Muhammadu Buhari won the 2019 presidential elections by a margin of 3.9m votes, up from 2.5m in 2015. Looking at his first-term reviews, you may be surprised. After all, under his leadership, Nigeria has ascended to become the world's poverty capital, partly as a result of his restrictive economic policies, some would say. At the same time, the President was publicly criticised several times, first for sexist remarks, then for dismissing half his electorate as lazy, and finally, for a perceived attack on Nigeria's democratic ideals. Canvassing opinion—usually on social media—gave the impression that Nigerians were fed up.
But, many of these Nigerians did not vote.
If you are one of those people, then you are likely to be a student, graduate, professional, or a business/property owner who understands the issues in Nigeria. You sit in the middle class by most measures, an avid social media user and, interestingly, many people in your circle probably did not vote too.
We can begin by looking at the record-low national voter turnout of 35%, then proceed to the abysmal 18% turnout in Lagos State, where a decent portion of the middle class resides. And social media gives further direction. This Twitter poll of people living in Nigeria showed that 57% of 1,300 respondents did not vote. Of course, we cannot infer much from a single survey conducted in this manner, but there are other polls like it, targeting the same online demographic.
This is a problem.
There are many reasonable reasons why people did not vote in Nigerian elections. For one, the fear of violence always lurks as voting remains risky in violent hotspots, though it is notable that these are not usually areas that middle-class Nigerians reside (with the notable exception of Port Harcourt, Rivers State.
So even though there are reasons for the depressed turnout, it can be argued that more Nigerians would have collected their Permanent Voter’s Card (PVC) and voted if they cared enough.
Nigeria is a lifelong boot-camp that trains its citizens to navigate dysfunctional systems, from completing a university degree to engaging with law enforcement, to registering and running a business. Middle-class Nigerians survive by developing their own complex ecosystem of privately provided security, electricity, education, healthcare and other basic needs.
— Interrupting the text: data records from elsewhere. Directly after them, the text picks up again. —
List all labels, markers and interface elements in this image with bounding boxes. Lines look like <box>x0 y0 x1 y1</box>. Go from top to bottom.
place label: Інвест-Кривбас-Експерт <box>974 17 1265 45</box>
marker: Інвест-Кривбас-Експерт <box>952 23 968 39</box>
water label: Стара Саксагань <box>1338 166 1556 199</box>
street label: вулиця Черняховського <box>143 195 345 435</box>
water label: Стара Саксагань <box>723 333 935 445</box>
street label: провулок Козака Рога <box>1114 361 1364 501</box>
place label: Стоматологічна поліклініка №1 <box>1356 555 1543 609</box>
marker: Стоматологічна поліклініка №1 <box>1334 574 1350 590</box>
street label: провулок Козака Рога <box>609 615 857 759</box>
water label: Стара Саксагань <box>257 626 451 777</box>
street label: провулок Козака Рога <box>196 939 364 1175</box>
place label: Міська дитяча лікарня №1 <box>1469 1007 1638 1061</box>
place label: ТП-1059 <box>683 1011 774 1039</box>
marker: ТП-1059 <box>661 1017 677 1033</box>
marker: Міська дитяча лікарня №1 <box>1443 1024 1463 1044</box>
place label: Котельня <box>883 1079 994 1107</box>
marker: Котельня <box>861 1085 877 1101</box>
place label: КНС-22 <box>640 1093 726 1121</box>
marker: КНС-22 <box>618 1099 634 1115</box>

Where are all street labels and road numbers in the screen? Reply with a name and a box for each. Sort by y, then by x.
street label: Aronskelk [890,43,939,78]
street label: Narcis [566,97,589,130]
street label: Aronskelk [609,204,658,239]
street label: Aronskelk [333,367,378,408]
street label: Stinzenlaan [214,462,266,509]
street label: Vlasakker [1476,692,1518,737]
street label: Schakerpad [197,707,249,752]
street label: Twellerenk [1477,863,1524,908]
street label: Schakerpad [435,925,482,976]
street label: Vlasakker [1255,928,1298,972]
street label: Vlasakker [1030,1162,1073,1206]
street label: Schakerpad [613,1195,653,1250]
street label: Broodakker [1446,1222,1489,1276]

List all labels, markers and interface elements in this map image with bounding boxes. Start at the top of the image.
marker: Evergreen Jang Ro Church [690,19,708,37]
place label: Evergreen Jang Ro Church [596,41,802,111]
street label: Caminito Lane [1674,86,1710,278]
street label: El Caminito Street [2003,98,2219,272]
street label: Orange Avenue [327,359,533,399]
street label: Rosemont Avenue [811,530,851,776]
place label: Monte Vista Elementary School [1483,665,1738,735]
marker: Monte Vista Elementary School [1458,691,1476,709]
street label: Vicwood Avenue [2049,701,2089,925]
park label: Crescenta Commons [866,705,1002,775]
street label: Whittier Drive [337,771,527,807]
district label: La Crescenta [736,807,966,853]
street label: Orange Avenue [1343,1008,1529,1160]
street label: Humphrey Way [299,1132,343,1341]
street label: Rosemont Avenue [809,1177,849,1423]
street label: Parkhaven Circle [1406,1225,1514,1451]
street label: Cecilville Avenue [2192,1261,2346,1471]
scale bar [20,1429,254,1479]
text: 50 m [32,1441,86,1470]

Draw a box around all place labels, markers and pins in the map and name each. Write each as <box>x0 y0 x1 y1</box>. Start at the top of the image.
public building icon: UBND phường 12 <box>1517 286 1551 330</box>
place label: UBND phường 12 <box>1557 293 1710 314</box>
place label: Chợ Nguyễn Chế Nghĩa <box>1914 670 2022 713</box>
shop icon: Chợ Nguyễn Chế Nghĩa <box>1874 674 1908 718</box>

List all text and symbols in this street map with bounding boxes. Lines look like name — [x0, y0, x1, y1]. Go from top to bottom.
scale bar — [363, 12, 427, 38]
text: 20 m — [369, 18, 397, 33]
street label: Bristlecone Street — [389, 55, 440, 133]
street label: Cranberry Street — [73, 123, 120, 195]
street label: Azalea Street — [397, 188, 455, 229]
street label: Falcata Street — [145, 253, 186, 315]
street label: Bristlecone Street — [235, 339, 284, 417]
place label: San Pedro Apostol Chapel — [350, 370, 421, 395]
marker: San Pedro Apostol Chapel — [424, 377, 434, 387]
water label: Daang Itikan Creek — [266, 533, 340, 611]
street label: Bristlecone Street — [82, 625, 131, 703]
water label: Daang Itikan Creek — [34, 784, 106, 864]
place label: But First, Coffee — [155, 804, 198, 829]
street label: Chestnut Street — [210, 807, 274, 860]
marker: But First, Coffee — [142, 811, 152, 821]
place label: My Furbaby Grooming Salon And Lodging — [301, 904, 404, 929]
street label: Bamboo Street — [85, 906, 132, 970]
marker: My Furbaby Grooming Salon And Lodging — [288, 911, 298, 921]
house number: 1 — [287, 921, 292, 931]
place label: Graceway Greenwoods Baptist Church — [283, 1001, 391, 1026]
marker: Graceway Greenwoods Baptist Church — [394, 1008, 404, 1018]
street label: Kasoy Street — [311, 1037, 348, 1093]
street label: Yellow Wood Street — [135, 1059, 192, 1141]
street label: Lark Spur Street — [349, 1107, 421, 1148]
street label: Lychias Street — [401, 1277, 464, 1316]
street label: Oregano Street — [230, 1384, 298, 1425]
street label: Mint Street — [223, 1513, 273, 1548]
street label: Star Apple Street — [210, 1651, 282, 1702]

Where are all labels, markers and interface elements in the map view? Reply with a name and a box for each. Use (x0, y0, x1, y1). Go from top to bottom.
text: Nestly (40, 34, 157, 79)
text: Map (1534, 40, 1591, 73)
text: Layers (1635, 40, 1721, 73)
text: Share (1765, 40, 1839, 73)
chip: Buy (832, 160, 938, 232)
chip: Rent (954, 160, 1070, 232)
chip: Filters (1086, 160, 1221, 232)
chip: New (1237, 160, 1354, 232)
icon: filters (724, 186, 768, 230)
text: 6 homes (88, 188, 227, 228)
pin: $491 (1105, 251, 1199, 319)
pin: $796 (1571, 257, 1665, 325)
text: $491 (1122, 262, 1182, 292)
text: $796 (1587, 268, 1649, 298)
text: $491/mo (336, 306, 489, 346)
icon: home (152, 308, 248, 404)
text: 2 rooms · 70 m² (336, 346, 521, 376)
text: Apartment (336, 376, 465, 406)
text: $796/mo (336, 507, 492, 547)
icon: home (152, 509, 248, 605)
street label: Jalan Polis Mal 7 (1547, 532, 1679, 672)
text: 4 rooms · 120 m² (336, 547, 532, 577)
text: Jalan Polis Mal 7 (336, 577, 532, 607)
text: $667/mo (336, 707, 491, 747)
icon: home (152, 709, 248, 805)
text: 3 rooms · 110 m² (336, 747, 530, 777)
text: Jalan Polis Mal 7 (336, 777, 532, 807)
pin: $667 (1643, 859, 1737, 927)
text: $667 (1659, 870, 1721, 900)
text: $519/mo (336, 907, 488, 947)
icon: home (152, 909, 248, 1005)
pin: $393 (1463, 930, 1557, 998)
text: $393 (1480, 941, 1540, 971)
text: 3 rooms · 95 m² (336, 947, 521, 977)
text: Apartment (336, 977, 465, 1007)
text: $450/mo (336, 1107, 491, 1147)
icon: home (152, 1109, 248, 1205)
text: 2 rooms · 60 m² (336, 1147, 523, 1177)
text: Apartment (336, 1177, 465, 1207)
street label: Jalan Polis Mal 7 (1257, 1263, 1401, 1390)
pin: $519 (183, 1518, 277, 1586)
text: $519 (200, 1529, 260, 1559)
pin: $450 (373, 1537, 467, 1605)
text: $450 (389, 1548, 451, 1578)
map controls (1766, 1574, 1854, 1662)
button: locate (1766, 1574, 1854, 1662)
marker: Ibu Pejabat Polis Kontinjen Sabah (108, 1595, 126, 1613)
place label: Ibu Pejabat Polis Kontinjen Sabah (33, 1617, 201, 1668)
Where they need to encounter the public sector, they navigate these dysfunctional systems—renewing a passport, for example—with their economic power.
If a middle class Nigerian really wanted to vote, she/he would find a way to, as she/he does for everything else Nigeria throws at them.
However, Nigerians have an odd relationship with their democracy. One would hope that Pastor Osinbajo remembers to say in his next sermon that “we war not against corruption or incompetence, but against cynicism, defeatism, fatalism and the other persistent powers that conspire to make us think that our votes do not count.”
The likes of Generals Babaginda and Abacha may be behind Nigeria, but their legacy lives on: many Nigerians are still not convinced that there is any point in participating in politics.
On one hand, this is somewhat understandable. Historically, political activity in Nigeria was a capital offence, and when it did not pose a mortal risk, it thrived at deeply frustrating you, as it did to many Nigerians on June 12th, 1993.
Nigeria’s wily military oppressors carefully managed the transition to democracy on their terms, only slightly tweaking the system so they could swap their fading uniforms for starched Babanriga, maintaining their influence, wealth and power. It is no surprise that two out of four rulers in the Fourth republic are not just ex-Generals, but ex-military presidents.
Furthermore, most Nigerians did not have to fight to reach this point. Since the June 12 elections, Nigeria has never really had its South Africa moment where millions of adults who have never voted in their lives, realise the real significance of having and exercising this powerful right.
But Nigerians must understand that voting is powerful, whether elections are rigged or not. Simply showing up to vote in numbers will show the rulers that the people are aware of their influence, that their needs need cannot be ignored.
Some have argued that voting is only a worthy pursuit in a system that works, but it is essentially the only purely peaceful way to unsettle a system that doesn’t work. Legendary leaders like Lee Kuan Yew will not simply fall out of the sky to fix the system for Nigeria.
The perception that the ruling class used cash to sway voters in many parts of the country led Nigeria’s middle class to theorise that poverty was the weapon of sinister rulers used to manipulate poor Nigerians into selling their votes.
In the same way, apathy is the tool used to stop “enlightened” people from coming out to influence the system. Whether they vote for an opposition or fringe party, the best form of protest is at the ballot box. Our present capacity to vote, with all the flaws in our democracy, remains the most potent tool we have ever had.